AllWalksOfLife, as its name suggest, represents individualism and the unconventional, catering to women of all sorts. For the benefit of our readers who might not yet be familiar with this label, can you tell us about A.W.O.L?
A.W.O.L. is actually my second label. It was launched six seasons ago, during fashion tradeshow Blueprint in 2010. I got much of its unique and unconventional concept from my first label, Mu. However, A.W.O.L. is definitely higher end and better in quality than Mu, which is made deliberately affordable. For instance, I was able to incorporate real leather, fur and silk into my designs for A.W.O.L. But having said that, A.W.O.L.'s garments do require more time, effort, money and workmanship to complete than Mu's. It pays off though—over time, I have begun to see a vast improvement in our designs because we dared to try a lot of new things. Since A.W.O.L. launched in 2010, it has made its way to Japan, Las Vegas, New York, Paris, and beyond.
Your Fall Winter 2012/13 collection evokes a strong sense of avant-garde beauty and, dare I say, domination, with bold monochrome hues and splashes of gold. What inspired and motivated you for this collection?
The name for this collection is 'Opposite Lives'. It represents women and the many roles they play in their lives. For example, a woman may hold three jobs, or be the head of a company where she's serious and firm, and also be a wife and a mother. Judging from my mother and sister’s perspective, women are always struggling to meet the expectations of these different roles. So, with this in mind, the collection’s campaign shoot included the use of reflections and armoury to resemble a woman’s resilience, and yet maintained her feminine features.
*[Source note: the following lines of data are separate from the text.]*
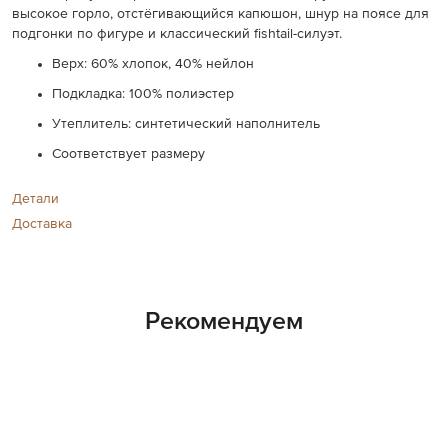
высокое горло, отстёгивающийся капюшон, шнур на поясе для
подгонки по фигуре и классический fishtail-силуэт.
Верх: 60% хлопок, 40% нейлон
Подкладка: 100% полиэстер
Утеплитель: синтетический наполнитель
Соответствует размеру
Детали
Доставка
Рекомендуем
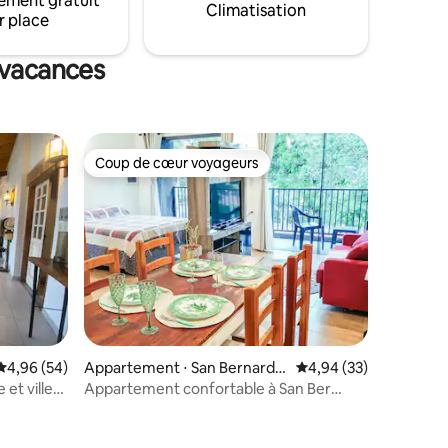
ement gratuit
Climatisation
dans les chambres, TV 65", place pour
r place
7 voitures, linge de lit.
 vacances
Coup de cœur voyageurs
lus appréciés
Coup de cœur voyageurs
Évaluation moyenne sur la base de 54 commentaires : 4,96 sur 5
4,96 (54)
Appartement ⋅ San Bernardin
Évaluation moyenne su
4,94 (33)
o
et ville
Appartement confortable à San Ber
(centre)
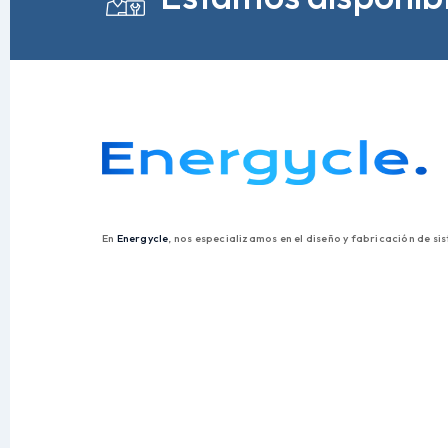
En
Energycle
, nos especializamos en el diseño y fabricación de s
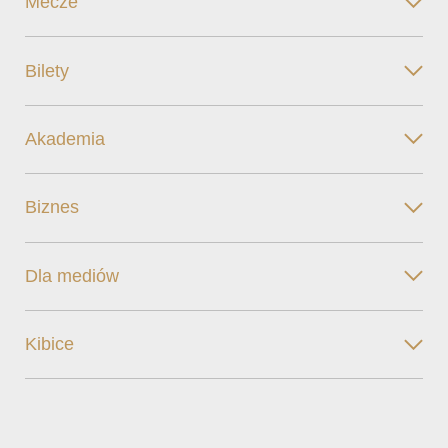
Mecze
Bilety
Akademia
Biznes
Dla mediów
Kibice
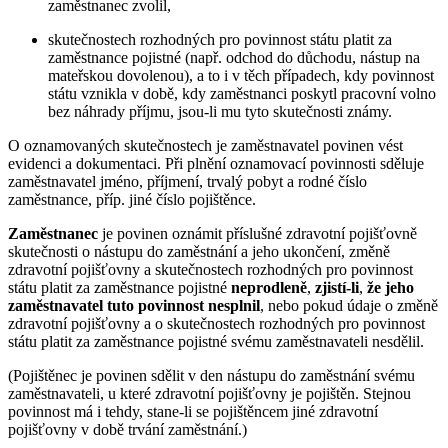
zaměstnanec zvolil,
skutečnostech rozhodných pro povinnost státu platit za
zaměstnance pojistné (např. odchod do důchodu, nástup na
mateřskou dovolenou), a to i v těch případech, kdy povinnost
státu vznikla v době, kdy zaměstnanci poskytl pracovní volno
bez náhrady příjmu, jsou-li mu tyto skutečnosti známy.
O oznamovaných skutečnostech je zaměstnavatel povinen vést
evidenci a dokumentaci. Při plnění oznamovací povinnosti sděluje
zaměstnavatel jméno, příjmení, trvalý pobyt a rodné číslo
zaměstnance, příp. jiné číslo pojištěnce.
Zaměstnanec
je povinen oznámit příslušné zdravotní pojišťovně
skutečnosti o nástupu do zaměstnání a jeho ukončení, změně
zdravotní pojišťovny a skutečnostech rozhodných pro povinnost
státu platit za zaměstnance pojistné
neprodleně
,
zjistí-li
,
že jeho
zaměstnavatel tuto povinnost nesplnil
, nebo pokud údaje o změně
zdravotní pojišťovny a o skutečnostech rozhodných pro povinnost
státu platit za zaměstnance pojistné svému zaměstnavateli nesdělil.
(Pojištěnec je povinen sdělit v den nástupu do zaměstnání svému
zaměstnavateli, u které zdravotní pojišťovny je pojištěn. Stejnou
povinnost má i tehdy, stane-li se pojištěncem jiné zdravotní
pojišťovny v době trvání zaměstnání.)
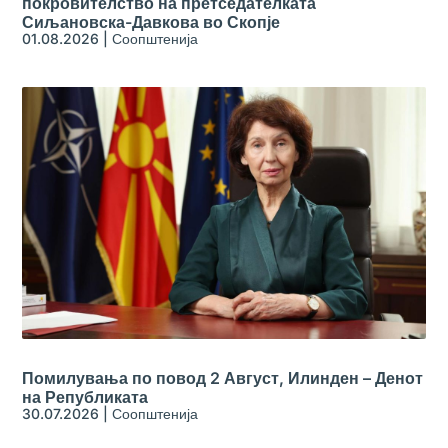
покровителство на претседателката
Сиљановска-Давкова во Скопје
01.08.2026
|
Соопштенија
Помилувања по повод 2 Август, Илинден – Денот
на Републиката
30.07.2026
|
Соопштенија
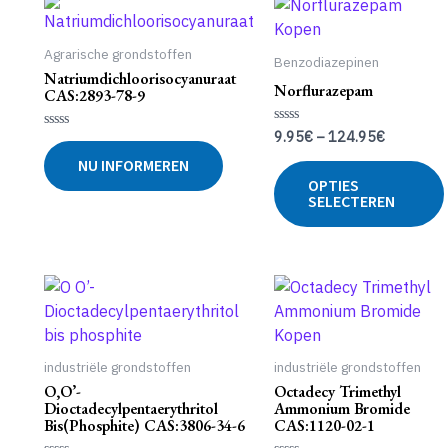
Agrarische grondstoffen
Benzodiazepinen
Natriumdichloorisocyanuraat
Norflurazepam
CAS:2893-78-9
9.95
€
–
124.95
€
Gewaardeerd
Gewaardeerd
0
0
uit
NU INFORMEREN
uit
5
5
OPTIES
SELECTEREN
industriële grondstoffen
industriële grondstoffen
O,O’-
Octadecy Trimethyl
Dioctadecylpentaerythritol
Ammonium Bromide
Bis(phosphite) CAS:3806-34-6
CAS:1120-02-1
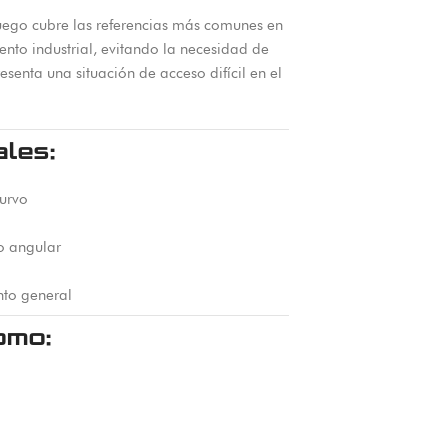
juego cubre las referencias más comunes en
nto industrial, evitando la necesidad de
enta una situación de acceso difícil en el
ales:
urvo
o angular
to general
omo:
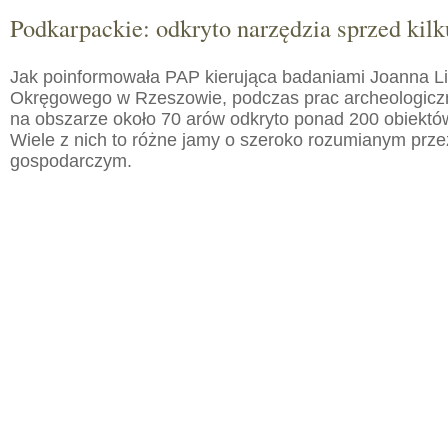
Podkarpackie: odkryto narzędzia sprzed kilku
Jak poinformowała PAP kierująca badaniami Joanna 
Okręgowego w Rzeszowie, podczas prac archeologic
na obszarze około 70 arów odkryto ponad 200 obiektó
Wiele z nich to różne jamy o szeroko rozumianym prz
gospodarczym.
In the clothes, I’ve incorporated different prints into the designs, playing around with straight and curved lines. It says so much about a woman's life—that it is not easy.
What are some of the challenges you face as a designer?
Being based in Singapore can be quite restrictive because for one, our market is very small. We may be cosmopolitan and all, but most Singaporeans are really rather conservative. Not much support is given to the local fashion scene, as most do not understand where we’re coming from. I don’t think our culture believes in local design; and neither is our culture unique enough for us to embrace. So we compromise a lot of our designs, so much so that they become too practical and, in turn, start to lose their identity.
But no doubt you have come a long way! Your clothes were worn by local celebrities Vivian Lai and Ann Kok at this year’s Star Awards, for instance. Who else would you love to see wear your designs?
No one in particular. Celebrities are still human. When they wear my designs, it's is a win-win situation for both parties. We both get publicity and, well, they look good in the outfits. We designers need the exposure and I’m proud of it. But to me, nothing can be more satisfying than to dress a fan, or someone who really appreciates your design, and know you are dressing them better than anyone else can. I have customers who are plus size, coming to me feeling so timid and shy because they have been told many times by previous labels that they don’t carry anything in their size—and I dress them in my designs. Of course, I support leading a healthy lifestyle, but before that level can be reached, it’s fulfilling to know that I can restore the self-confidence of these folks. The question is not who I like to dress, it’s who likes to wear my clothes.
A.W.O.L. recently graced the digital pages of Vogue Italia. What was it like having your creations featured in one of the world’s most prominent fashion magazines?
I’m very happy to be featured in Vogue Italia. I even got feedback from the editor herself that she’s totally impressed with Singaporean designers and their talents. We need platforms like this, and international recognition is a huge plus. We are very proud of ourselves. It takes time for global magazines to recognise individual designers and this is a start.
Advice to aspiring designers out there?
I think most importantly, stay humble. You should always empty your glass so that you can fill it up with new things. If you feel like you’re already there, you will not be able absorb anything else. You will end up becoming more and more stubborn. So yes, being humble and modest are crucial in anything you do.